In essence, the compromise bill, which was first proposed by Scandigrad and then moderated by Mcmasterdonia and Abbey Anumia, stalled on the initial question of whether The North Pacific should invade regions arbitrarily (which had prompted this debate) and simply focused on limiting the extensiveness of any such invasions. This meant that the delegate of the day, Eluvatar, was given an unclear mandate from the legislature in regards to what military policies he should authorize – he eventually pledged that he would not authorize any arbitrary invasions of founderless regions by The North Pacific Army while he was delegate, which was upheld as a pledge by his successor, McMasterdonia. In a moment of great foresight, Eluvatar’s predecessor, Evil Wolf noted that one of his fears as delegate had been that the North Pacific Army was too delegate-centric which would cause its “policies [to be] re-written following each new election”; he believed that this issue of policy inconsistency was not addressed under his term as delegate28 – it appears that The North Pacific Army Doctrine was just another continuation of this trend.

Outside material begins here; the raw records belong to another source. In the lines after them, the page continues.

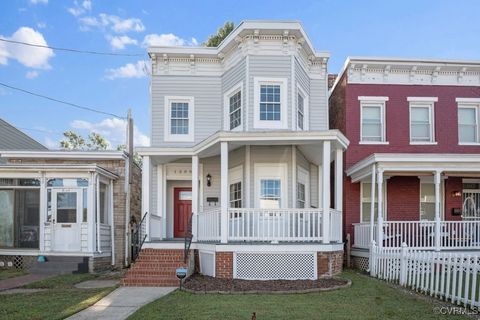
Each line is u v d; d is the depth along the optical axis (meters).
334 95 19.72
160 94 16.86
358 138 17.50
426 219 17.41
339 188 13.90
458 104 17.97
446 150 17.64
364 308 8.20
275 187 14.73
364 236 15.66
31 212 16.25
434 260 9.56
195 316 7.61
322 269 12.36
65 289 11.34
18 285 12.02
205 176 16.44
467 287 8.26
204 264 13.55
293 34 15.22
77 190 16.09
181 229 16.97
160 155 14.83
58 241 15.80
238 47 15.73
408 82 17.83
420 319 7.27
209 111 16.86
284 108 15.09
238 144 13.40
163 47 16.70
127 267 16.83
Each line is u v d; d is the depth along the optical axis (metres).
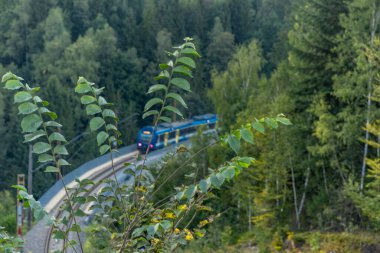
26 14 80.06
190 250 19.56
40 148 3.50
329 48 25.53
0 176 58.22
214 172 3.53
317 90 25.97
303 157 25.44
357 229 21.53
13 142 60.28
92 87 3.73
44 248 26.70
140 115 74.38
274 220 25.06
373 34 22.20
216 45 79.19
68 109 59.84
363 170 22.14
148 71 75.69
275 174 23.88
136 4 94.00
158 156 47.16
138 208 4.18
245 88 38.69
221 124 36.22
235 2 91.81
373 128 18.89
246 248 24.03
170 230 4.21
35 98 3.45
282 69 31.83
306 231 23.84
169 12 83.44
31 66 76.12
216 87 38.38
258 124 3.61
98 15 84.31
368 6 22.97
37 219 3.31
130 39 82.12
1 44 81.44
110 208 4.35
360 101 22.53
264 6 96.12
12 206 39.50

Flemingovia notes that in the 2003-04 era of The North Pacific “there was no debate and no question – [the identity of The North Pacific] was […] a defender feeder with a defender army” and “with a clear identity and purpose came a vibrancy”.29 In a private interview, Ananke agreed with Flemingovia’s comments and argued that there just was not “the same atmosphere of consensus “ after the 2003-04 era, especially since the defender identity had given the region a clear purpose. Ananke notes how The Twoslit Experiment organized the original North Pacific Army and remains grateful that he got her involved with the region and the defense of other regions. But this clear identity and purpose has been shattered and what it has been replaced with is ambiguousness.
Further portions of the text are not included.